Process Architecture

This project runs as multiple processes with a shared Automerge document as the coordination layer.

  • VS Code extension (TypeScript) spawns the Rust LSP server and forwards editor events.
  • LSP server (Rust) hosts the agent core, owns the inference client, and manages the shared document (including requests/responses and stored values).
  • Web client (Rust + wry) runs in a separate process, renders HTML apps, and uses custom wry:// protocols to request inference, read documents, or access stored values. It never calls inference directly; it writes requests into the shared document and listens for responses.

Data flow is intentionally split across the process boundary to prevent the webview from directly invoking inference or accessing documents without going through the agent’s request/response flow.

This modular split also makes it possible to swap in other editor front-ends or alternative web runtimes. Note that using a crdt for communication is an implementation detail and not part of the interface.

Design Principles

The architecture prioritizes security and state synchronization:

  • Strong Sandboxing: By splitting the system into a privileged Server and an unprivileged Web Client, we create a hard security boundary.

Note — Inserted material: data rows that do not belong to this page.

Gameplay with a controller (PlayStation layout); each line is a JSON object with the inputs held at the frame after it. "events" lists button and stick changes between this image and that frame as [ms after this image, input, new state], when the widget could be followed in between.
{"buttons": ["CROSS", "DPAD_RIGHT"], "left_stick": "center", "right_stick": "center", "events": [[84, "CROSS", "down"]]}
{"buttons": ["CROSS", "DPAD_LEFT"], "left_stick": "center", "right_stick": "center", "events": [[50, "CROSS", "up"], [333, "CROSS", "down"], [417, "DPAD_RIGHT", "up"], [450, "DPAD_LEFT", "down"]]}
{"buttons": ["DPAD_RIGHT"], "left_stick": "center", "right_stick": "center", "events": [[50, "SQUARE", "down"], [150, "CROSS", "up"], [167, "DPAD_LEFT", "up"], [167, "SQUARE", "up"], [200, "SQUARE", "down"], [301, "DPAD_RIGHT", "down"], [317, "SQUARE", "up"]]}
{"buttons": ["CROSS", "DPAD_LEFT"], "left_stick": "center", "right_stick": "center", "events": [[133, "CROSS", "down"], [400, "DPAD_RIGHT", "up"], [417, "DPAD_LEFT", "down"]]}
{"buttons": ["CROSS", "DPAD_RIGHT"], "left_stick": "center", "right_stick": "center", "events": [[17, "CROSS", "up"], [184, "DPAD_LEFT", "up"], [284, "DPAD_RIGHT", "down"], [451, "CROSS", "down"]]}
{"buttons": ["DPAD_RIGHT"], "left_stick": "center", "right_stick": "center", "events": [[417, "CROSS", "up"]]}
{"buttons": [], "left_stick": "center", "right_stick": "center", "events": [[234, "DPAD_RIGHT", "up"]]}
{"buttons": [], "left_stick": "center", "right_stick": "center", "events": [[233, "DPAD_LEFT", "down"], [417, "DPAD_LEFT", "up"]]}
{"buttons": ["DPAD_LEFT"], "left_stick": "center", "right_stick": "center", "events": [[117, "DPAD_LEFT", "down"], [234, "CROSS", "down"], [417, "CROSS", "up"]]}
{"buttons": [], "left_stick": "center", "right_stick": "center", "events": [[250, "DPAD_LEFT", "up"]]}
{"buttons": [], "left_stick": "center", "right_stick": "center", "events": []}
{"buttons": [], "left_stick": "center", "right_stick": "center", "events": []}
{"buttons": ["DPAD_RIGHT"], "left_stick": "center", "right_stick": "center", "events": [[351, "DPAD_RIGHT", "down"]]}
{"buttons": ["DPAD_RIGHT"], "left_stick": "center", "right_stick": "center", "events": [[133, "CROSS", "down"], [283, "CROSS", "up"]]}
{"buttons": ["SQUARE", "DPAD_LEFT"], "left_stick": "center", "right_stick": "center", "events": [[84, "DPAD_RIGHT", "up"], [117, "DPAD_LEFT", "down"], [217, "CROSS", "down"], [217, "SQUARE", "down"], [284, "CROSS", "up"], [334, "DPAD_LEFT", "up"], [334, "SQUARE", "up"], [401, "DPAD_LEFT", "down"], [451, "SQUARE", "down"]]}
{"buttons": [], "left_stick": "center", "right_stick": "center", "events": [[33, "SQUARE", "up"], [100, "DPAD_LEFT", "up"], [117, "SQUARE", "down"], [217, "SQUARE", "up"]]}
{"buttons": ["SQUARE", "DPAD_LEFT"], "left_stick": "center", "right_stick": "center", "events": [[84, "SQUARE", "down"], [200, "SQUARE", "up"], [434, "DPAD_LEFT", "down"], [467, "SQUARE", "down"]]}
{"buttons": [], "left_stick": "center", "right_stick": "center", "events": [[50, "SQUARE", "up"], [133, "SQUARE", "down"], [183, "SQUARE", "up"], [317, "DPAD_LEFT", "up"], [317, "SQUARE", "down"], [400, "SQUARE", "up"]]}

The Web Client (running AI-generated apps) cannot call inference or read files directly. It must request these actions via the shared document, allowing the Server to act as a gatekeeper against prompt injection.
  • CRDTs as the Communication Bus: Using Automerge creates a "shared brain" where the state (open docs, chat history, app state) is unified. This decouples the processes—the Web process simply updates the state to request inference, and the Server updates it to provide the response. This also simplifies persistence.
  • Thin LSP Server: The server mostly translates VS Code events into shared document updates, keeping protocol logic clean and separating editor integration from agent intelligence.

Maybe Useful Test Cases

  • “summarize active doc” with an (untitled) document open.
  • app to fetch and summarize web pages (prevents prompt injection to the main agent).
  • “list open documents” to verify document tracking.
  • “create a simple HTML todo app” to validate web app launch.
  • Basic AI chat web app using inference through the extension.
  • "I want to play tic-tac-toe with an opponent using AI inference."
  • Tic-tac-toe game storing scoreboard; another app showing live schore.
  • "Create a note taking app that persists notes."
  • "list stored values" to see what data has been persisted by apps.
Screenshot 2026-02-05 at 12 19 21 AM Screenshot 2026-02-04 at 11 19 53 PM

Ideas for Roadmap

  • Persist apps like bookmarks
  • Clearer data boundaries (when a local doc is used in an app, prevent extraction over the internet?)
  • Additional sandboxing for the web app.
  • Manage apps through a markdown document in the workspace(ai writes state to doc, if user removes app from list: ai closes or deletes app): browser chrome as markdown doc.
  • Endpoint for app to write state to automerge doc.